The American Printing History Association (APHA) is a "scholarly, educational, and charitable organization fostering the study of printing history (especially American) and the book arts. It was established in 1974.

==History==

The American Printing History Association issued a printed newsletter for members six times per year beginning in 1974. National business meetings were held and the first annual program took place in October 1976 at Columbia University in the Harkness Theater. The theme was "Typographic America: A Bicentennial Perspective."

The Conference speakers in 1976 included Hellmut Lehmann-Haupt, John Tebbel, Leona Rostenberg, Madeleine Stern and Terry Belanger.

Annual conferences have been held each year since 1976. From 1976 to 1987 these were held in connection with Columbia University, but in later years at a variety of locations including the Library Company of Philadelphia (1988), Harvard University (1989), the Library of Congress (1991), Harry Ransom Center at the University of Texas at Austin (1997), Newberry Library (1998), UCLA Library and Getty Research Institute (2007), and the Huntington Library (2016).

The 50th annual conference is “Enduring Impressions: Private Presses & Their Legacies,” in San Francisco from October 23–25, 2025.

In 1987 the APHA became an affiliate of the American Historical Association.

==Publications==

Printing History is the semi-annual peer-reviewed journal of the American Printing History Association. It began in 1979. The scope of the periodical is 'printing' taken to mean the book arts in general.

The APHA Newsletter was published from 1974 to 2013 featuring accounts of APHA activities, announcements, regional chapter reports and news items. of interest to members. In 2013 this content moved to the APHA website.

 Fit to Print, a PDF newsletter, that is emailed to members was launched in January 2024.

==Lieberman Lecture==
The annual Lieberman Lecture sponsored by the APHA commemorates J. Ben Lieberman, founder and first president of the American Printing History Association. It was established in 1986 and the first lecture was given by Claire Van Vliet.

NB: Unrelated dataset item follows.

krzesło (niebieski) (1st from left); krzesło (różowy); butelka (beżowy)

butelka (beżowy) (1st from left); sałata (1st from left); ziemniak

==Mark Samuels Lasner Fellows==
The Mark Samuels Lasner Fellowship in Printing History was established in 2002. It provides research support for study of the history of printing in all its forms, including all the arts and technologies relevant to printing, the book arts, and letterforms.

==Awards==

In 1976 the APHA established an award "for a distinguished contribution to the study, recording, preservation or dissemination of printing history, in any specific area or in general terms."

In 1985 a second award was established for institutional achievement.

==Archives==
The record and archives of the APHA are held at Columbia University.